夢帰行5
病室にて3
「おめえの具合も聞かなきゃなんねぇし、ちょっと先生のとこ行ってみるわ。」
僅かな時間に自分の言いたいことだけを捲くし立て、仁志に伝えたいことに気が済んだのであろうか。幸江は思い立つとそのままナースセンターへ向かって行った。
病室に残された仁志は、所在なさげに佇む奈津子に
「今日は帰っていいよ。面倒臭いだろ。」
と促した。
奈津子には面白くないひとときが風のように通り過ぎた。
白いミニスカートをヒラヒラと翻し、
「うん。じゃあまた明日来るね。」
と言い残し病室を出て行った。
医者の元へ行った姉に対し、医者は仁志の病状を正しく伝えるのだろうか。
余程悪いか、大したことがない限り、仁志に言ったことと同じ説明になるのだろうと思っていた。
投薬と食事制限だけで治るなら、こんな重病人患者だけの部屋に入れるはずがない。
1週間の入院生活で自分の病気のおよその見当がついていた。
「遙と同じ運命になるのか・・・」
薄々感じる自分の病の感触と遙の危機的状況を重ね合わせている。
そこに後悔はあるのか、自分にも整理がつかないでいる。
「俺だって心配してたんだ。」忘れていた訳じゃない。
重病の子供を置いて離婚し、新しい若い女と遊んで暮らしている。
周りの人は思っているのだろう。姉の幸江も実家の両親もこの事実を知る人は、そう思わずにはいられない。
だがすべて別々のことなのだ。
仁志が清美と結婚したのは、妊娠したからだが、それはきっかけに過ぎない。清美が大学を卒業したら一緒になろう、と考えていた矢先に妊娠しただけのことだ。

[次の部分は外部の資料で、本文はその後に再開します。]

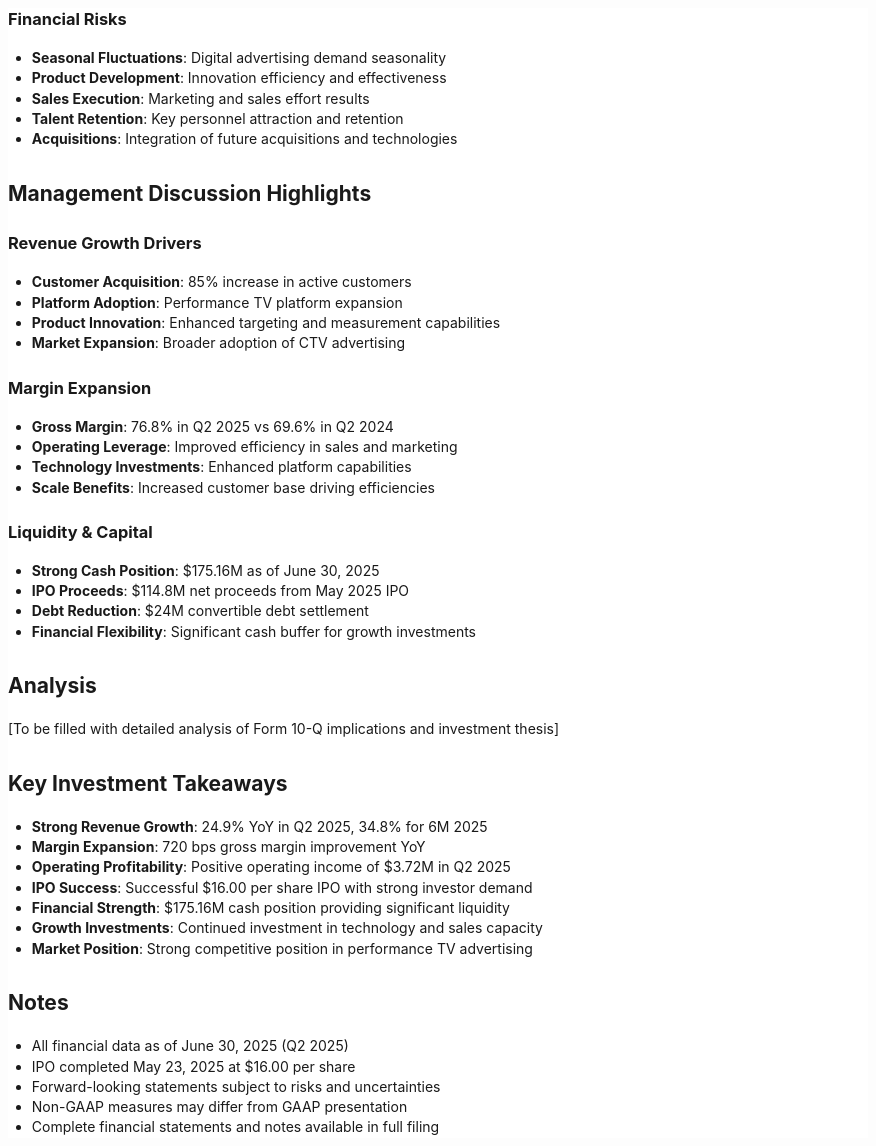 ### Financial Risks
- **Seasonal Fluctuations**: Digital advertising demand seasonality
- **Product Development**: Innovation efficiency and effectiveness
- **Sales Execution**: Marketing and sales effort results
- **Talent Retention**: Key personnel attraction and retention
- **Acquisitions**: Integration of future acquisitions and technologies

## Management Discussion Highlights

### Revenue Growth Drivers
- **Customer Acquisition**: 85% increase in active customers
- **Platform Adoption**: Performance TV platform expansion
- **Product Innovation**: Enhanced targeting and measurement capabilities
- **Market Expansion**: Broader adoption of CTV advertising

### Margin Expansion
- **Gross Margin**: 76.8% in Q2 2025 vs 69.6% in Q2 2024
- **Operating Leverage**: Improved efficiency in sales and marketing
- **Technology Investments**: Enhanced platform capabilities
- **Scale Benefits**: Increased customer base driving efficiencies

### Liquidity & Capital
- **Strong Cash Position**: $175.16M as of June 30, 2025
- **IPO Proceeds**: $114.8M net proceeds from May 2025 IPO
- **Debt Reduction**: $24M convertible debt settlement
- **Financial Flexibility**: Significant cash buffer for growth investments

## Analysis
[To be filled with detailed analysis of Form 10-Q implications and investment thesis]

## Key Investment Takeaways
- **Strong Revenue Growth**: 24.9% YoY in Q2 2025, 34.8% for 6M 2025
- **Margin Expansion**: 720 bps gross margin improvement YoY
- **Operating Profitability**: Positive operating income of $3.72M in Q2 2025
- **IPO Success**: Successful $16.00 per share IPO with strong investor demand
- **Financial Strength**: $175.16M cash position providing significant liquidity
- **Growth Investments**: Continued investment in technology and sales capacity
- **Market Position**: Strong competitive position in performance TV advertising

## Notes
- All financial data as of June 30, 2025 (Q2 2025)
- IPO completed May 23, 2025 at $16.00 per share
- Forward-looking statements subject to risks and uncertainties
- Non-GAAP measures may differ from GAAP presentation
- Complete financial statements and notes available in full filing
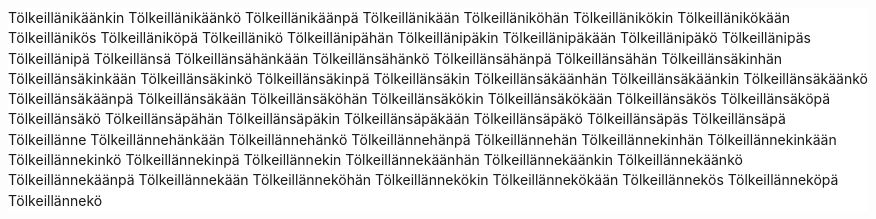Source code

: Tölkeillänikäänkin
Tölkeillänikäänkö
Tölkeillänikäänpä
Tölkeillänikään
Tölkeilläniköhän
Tölkeillänikökin
Tölkeillänikökään
Tölkeillänikös
Tölkeilläniköpä
Tölkeillänikö
Tölkeillänipähän
Tölkeillänipäkin
Tölkeillänipäkään
Tölkeillänipäkö
Tölkeillänipäs
Tölkeillänipä
Tölkeillänsä
Tölkeillänsähänkään
Tölkeillänsähänkö
Tölkeillänsähänpä
Tölkeillänsähän
Tölkeillänsäkinhän
Tölkeillänsäkinkään
Tölkeillänsäkinkö
Tölkeillänsäkinpä
Tölkeillänsäkin
Tölkeillänsäkäänhän
Tölkeillänsäkäänkin
Tölkeillänsäkäänkö
Tölkeillänsäkäänpä
Tölkeillänsäkään
Tölkeillänsäköhän
Tölkeillänsäkökin
Tölkeillänsäkökään
Tölkeillänsäkös
Tölkeillänsäköpä
Tölkeillänsäkö
Tölkeillänsäpähän
Tölkeillänsäpäkin
Tölkeillänsäpäkään
Tölkeillänsäpäkö
Tölkeillänsäpäs
Tölkeillänsäpä
Tölkeillänne
Tölkeillännehänkään
Tölkeillännehänkö
Tölkeillännehänpä
Tölkeillännehän
Tölkeillännekinhän
Tölkeillännekinkään
Tölkeillännekinkö
Tölkeillännekinpä
Tölkeillännekin
Tölkeillännekäänhän
Tölkeillännekäänkin
Tölkeillännekäänkö
Tölkeillännekäänpä
Tölkeillännekään
Tölkeillänneköhän
Tölkeillännekökin
Tölkeillännekökään
Tölkeillännekös
Tölkeillänneköpä
Tölkeillännekö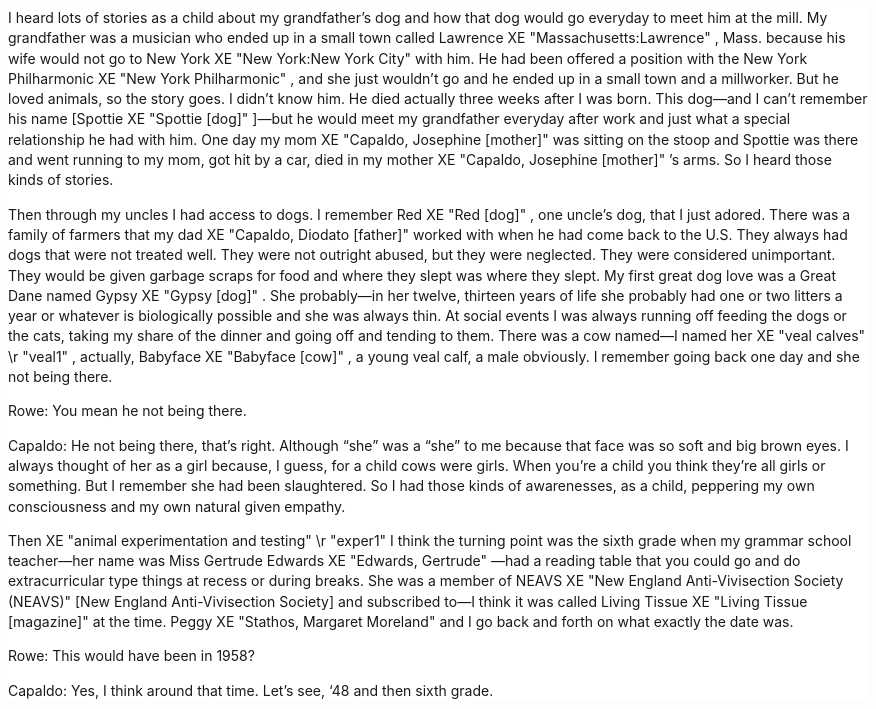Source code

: I heard lots of stories as a child about my grandfather’s dog and how
that dog would go everyday to meet him at the mill. My grandfather was a
musician who ended up in a small town called Lawrence XE
"Massachusetts:Lawrence" , Mass. because his wife would not go to New
York XE "New York:New York City" with him. He had been offered a
position with the New York Philharmonic XE "New York Philharmonic" , and
she just wouldn’t go and he ended up in a small town and a millworker.
But he loved animals, so the story goes. I didn’t know him. He died
actually three weeks after I was born. This dog—and I can’t remember his
name \[Spottie XE "Spottie \[dog\]" \]—but he would meet my grandfather
everyday after work and just what a special relationship he had with
him. One day my mom XE "Capaldo, Josephine \[mother\]" was sitting on
the stoop and Spottie was there and went running to my mom, got hit by a
car, died in my mother XE "Capaldo, Josephine \[mother\]" ’s arms. So I
heard those kinds of stories.

Then through my uncles I had access to dogs. I remember Red XE "Red
\[dog\]" , one uncle’s dog, that I just adored. There was a family of
farmers that my dad XE "Capaldo, Diodato \[father\]" worked with when he
had come back to the U.S. They always had dogs that were not treated
well. They were not outright abused, but they were neglected. They were
considered unimportant. They would be given garbage scraps for food and
where they slept was where they slept. My first great dog love was a
Great Dane named Gypsy XE "Gypsy \[dog\]" . She probably—in her twelve,
thirteen years of life she probably had one or two litters a year or
whatever is biologically possible and she was always thin. At social
events I was always running off feeding the dogs or the cats, taking my
share of the dinner and going off and tending to them. There was a cow
named—I named her XE "veal calves" \\r "veal1" , actually, Babyface XE
"Babyface \[cow\]" , a young veal calf, a male obviously. I remember
going back one day and she not being there.

Rowe: You mean he not being there.

Capaldo: He not being there, that’s right. Although “she” was a “she” to
me because that face was so soft and big brown eyes. I always thought of
her as a girl because, I guess, for a child cows were girls. When you’re
a child you think they’re all girls or something. But I remember she had
been slaughtered. So I had those kinds of awarenesses, as a child,
peppering my own consciousness and my own natural given empathy.

Then XE "animal experimentation and testing" \\r "exper1" I think the
turning point was the sixth grade when my grammar school teacher—her
name was Miss Gertrude Edwards XE "Edwards, Gertrude" —had a reading
table that you could go and do extracurricular type things at recess or
during breaks. She was a member of NEAVS XE "New England
Anti-Vivisection Society (NEAVS)" \[New England Anti-Vivisection
Society\] and subscribed to—I think it was called Living Tissue XE
"Living Tissue \[magazine\]" at the time. Peggy XE "Stathos, Margaret
Moreland" and I go back and forth on what exactly the date was.

Rowe: This would have been in 1958?

Capaldo: Yes, I think around that time. Let’s see, ‘48 and then sixth
grade.
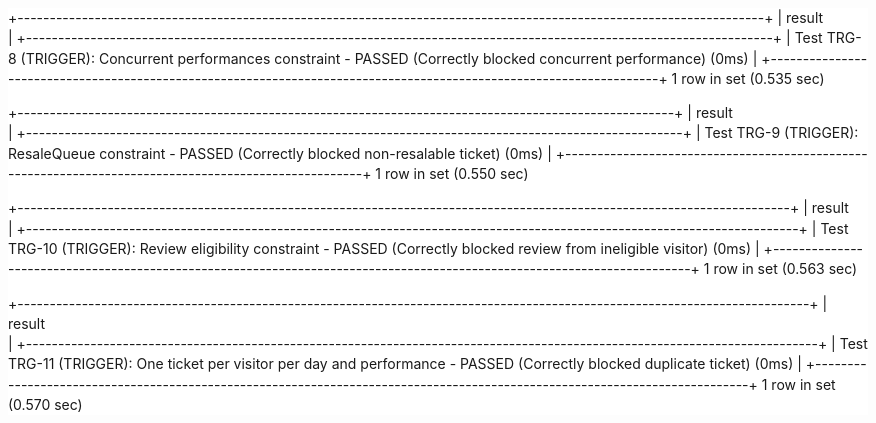 +--------------------------------------------------------------------------------------------------------------------+
| result                                                                                  
                           |
+--------------------------------------------------------------------------------------------------------------------+
| Test TRG-8 (TRIGGER): Concurrent performances constraint - PASSED (Correctly blocked concurrent performance) (0ms) |
+--------------------------------------------------------------------------------------------------------------------+
1 row in set (0.535 sec)

+------------------------------------------------------------------------------------------------------+
| result                                                                                  
             |
+------------------------------------------------------------------------------------------------------+
| Test TRG-9 (TRIGGER): ResaleQueue constraint - PASSED (Correctly blocked non-resalable ticket) (0ms) |
+------------------------------------------------------------------------------------------------------+
1 row in set (0.550 sec)

+------------------------------------------------------------------------------------------------------------------------+
| result                                                                                  
                               |
+------------------------------------------------------------------------------------------------------------------------+
| Test TRG-10 (TRIGGER): Review eligibility constraint - PASSED (Correctly blocked review from ineligible visitor) (0ms) |
+------------------------------------------------------------------------------------------------------------------------+
1 row in set (0.563 sec)

+---------------------------------------------------------------------------------------------------------------------------+
| result                                                                                  
                                  |
+---------------------------------------------------------------------------------------------------------------------------+
| Test TRG-11 (TRIGGER): One ticket per visitor per day and performance - PASSED (Correctly blocked duplicate ticket) (0ms) |
+---------------------------------------------------------------------------------------------------------------------------+
1 row in set (0.570 sec)
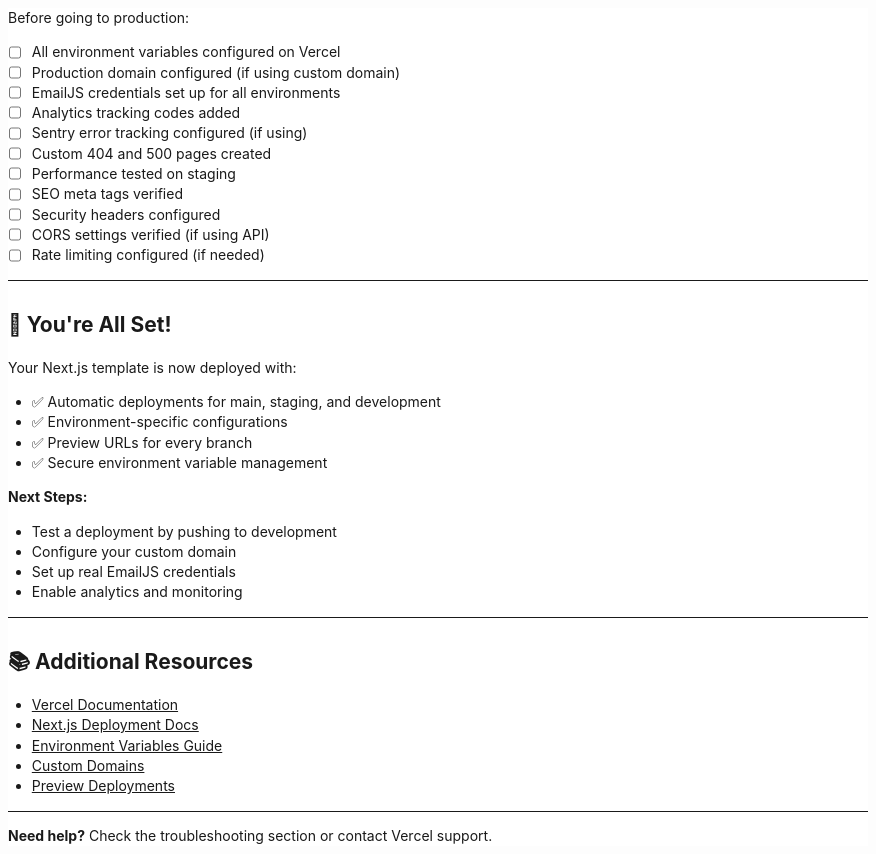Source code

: Before going to production:

- [ ] All environment variables configured on Vercel
- [ ] Production domain configured (if using custom domain)
- [ ] EmailJS credentials set up for all environments
- [ ] Analytics tracking codes added
- [ ] Sentry error tracking configured (if using)
- [ ] Custom 404 and 500 pages created
- [ ] Performance tested on staging
- [ ] SEO meta tags verified
- [ ] Security headers configured
- [ ] CORS settings verified (if using API)
- [ ] Rate limiting configured (if needed)

---

## 🎉 You're All Set!

Your Next.js template is now deployed with:
- ✅ Automatic deployments for main, staging, and development
- ✅ Environment-specific configurations
- ✅ Preview URLs for every branch
- ✅ Secure environment variable management

**Next Steps:**
- Test a deployment by pushing to development
- Configure your custom domain
- Set up real EmailJS credentials
- Enable analytics and monitoring

---

## 📚 Additional Resources

- [Vercel Documentation](https://vercel.com/docs)
- [Next.js Deployment Docs](https://nextjs.org/docs/deployment)
- [Environment Variables Guide](https://vercel.com/docs/concepts/projects/environment-variables)
- [Custom Domains](https://vercel.com/docs/concepts/projects/domains)
- [Preview Deployments](https://vercel.com/docs/concepts/deployments/preview-deployments)

---

**Need help?** Check the troubleshooting section or contact Vercel support.
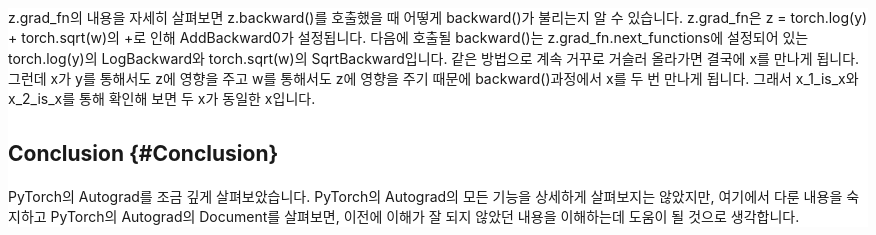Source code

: z.grad_fn의 내용을 자세히 살펴보면 z.backward()를 호출했을 때 어떻게 backward()가 불리는지 알 수 있습니다. z.grad_fn은 z = torch.log(y) + torch.sqrt(w)의 +로 인해 AddBackward0가 설정됩니다. 다음에 호출될 backward()는 z.grad_fn.next_functions에 설정되어 있는 torch.log(y)의 LogBackward와 torch.sqrt(w)의 SqrtBackward입니다. 같은 방법으로 계속 거꾸로 거슬러 올라가면 결국에 x를 만나게 됩니다. 그런데 x가 y를 통해서도 z에 영향을 주고 w를 통해서도 z에 영향을 주기 때문에 backward()과정에서 x를 두 번 만나게 됩니다. 그래서 x_1_is_x와 x_2_is_x를 통해 확인해 보면 두 x가 동일한 x입니다.

## Conclusion {#Conclusion}

PyTorch의 Autograd를 조금 깊게 살펴보았습니다. PyTorch의 Autograd의 모든 기능을 상세하게 살펴보지는 않았지만, 여기에서 다룬 내용을 숙지하고 PyTorch의 Autograd의 Document를 살펴보면, 이전에 이해가 잘 되지 않았던 내용을 이해하는데 도움이 될 것으로 생각합니다.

結婚生活は、清美の望む形であったはずだし、それなりに幸せだった。
ところが、やはり遙の病気がきっかけで二人の歯車が嚙み合わなくなってしまった。生命に関わる病気に対する認識の差、対応する二人の温度差。
結婚生活を続けていく基準が悉くずれてしまったのだ。
それを一つ一つ説明することは、言い訳にしかならず、理解を得られないと思っていた。家族には結果だけを伝えておいたのだ。
慰謝料も養育費もきちんと取り決めたし、支払っていた。
大人の責任は果たしているつもりだった。
だが世間は、病気の子供いながらなぜ離婚したと非難する。
それにどう答えれば正しいのか、仁志は答えを持っていなかった。